FOR IMMEDIATE RELEASE  
Contact: Stan Carlson, President
Telephone: (319) 653-7256          

WASHINGTON BANCORP EXTENDS ODD-LOT TENDER PROGRAM

       Washington, Iowa - December 21, 2001 - Washington Bancorp (OTC Bulletin Board: WBIO) today announced that it has extended the time period during which eligible stockholders may tender their shares pursuant to the Company's voluntary odd-lot tender offer. Under this program, Washington Bancorp stockholders who own fewer than 100 shares can sell their shares to the Company for $19.00 per share, without incurring a brokerage commission. Washington Bancorp expects to send additional information regarding the offer to all stockholders shortly, at which time a new expiration date for the offer will be set. By extending the time period, eligible stockholders will have more time to consider the offer and review the materials provided to them, as well as to ask any questions which they may have.

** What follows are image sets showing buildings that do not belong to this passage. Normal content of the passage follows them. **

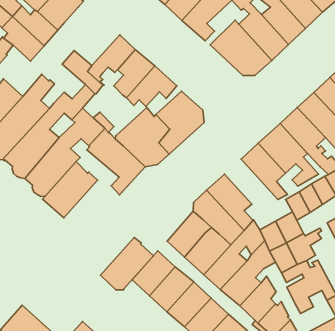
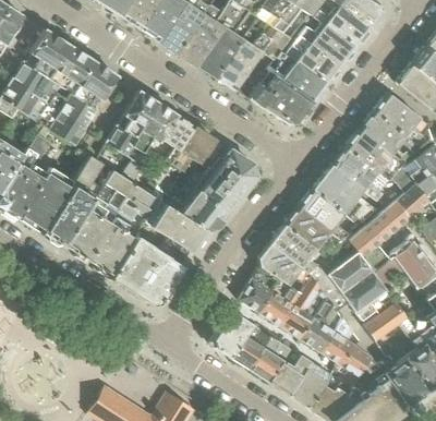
building: none -> [118,89,160,137]
building: none -> [286,206,342,249]
building: [101,237,153,290] -> [134,250,183,304]

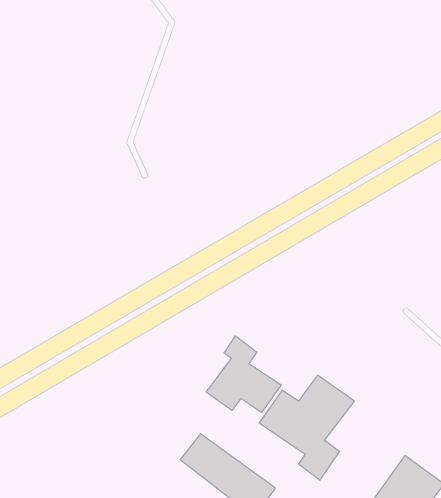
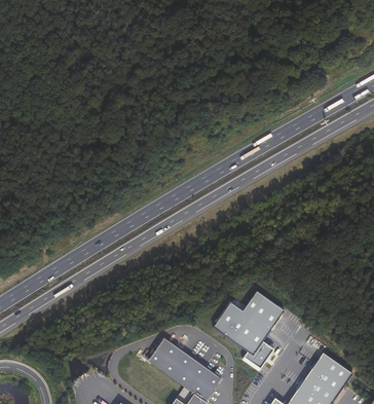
building: [206,336,281,413] -> none

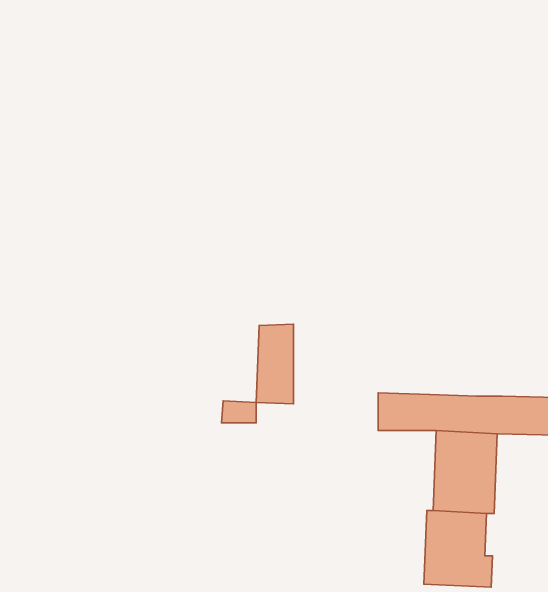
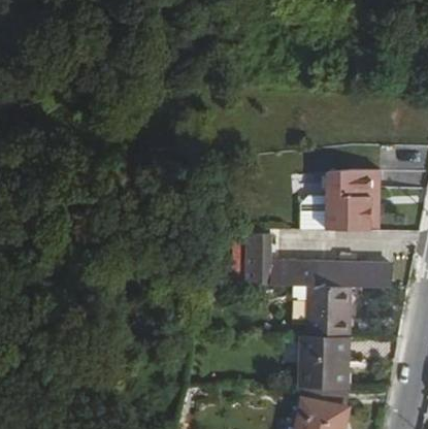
building: none -> [329,174,381,236]
building: [256,324,294,404] -> [249,232,273,285]

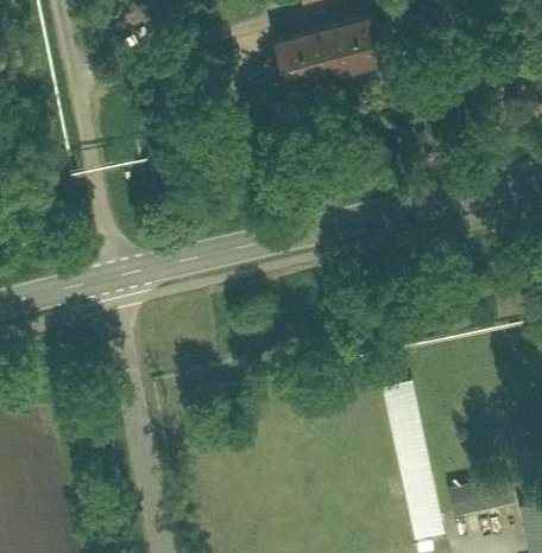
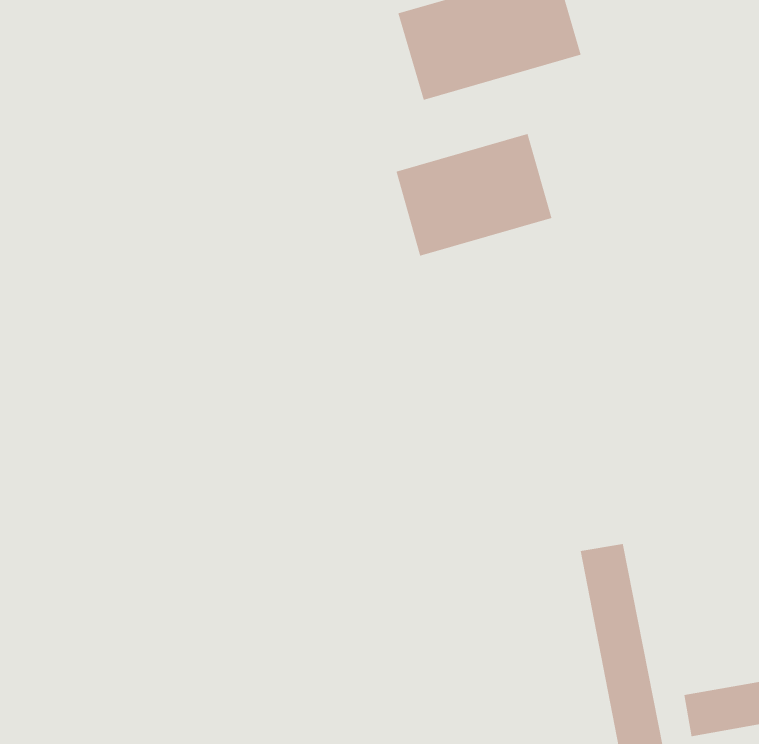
building: none -> [396,133,552,257]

       Other than setting a new expiration date, the Company does not plan to change any of the terms of the offer. As of December 20, 2001, 20 holders have tendered 753 shares pursuant to the program.

       Keefe, Bruyette & Woods, Inc. is acting as dealer manager and information agent for the offer. Questions or requests for assistance may be directed to Keefe, Bruyette & Woods, Inc., toll free, at 877-298-6520.

       Washington Bancorp, based in Washington, Iowa, had $118,287,000 in consolidated assets at September 30, 2001. Washington Bancorp is the holding company for Washington Federal Savings Bank and Rubio Savings Bank of Brighton.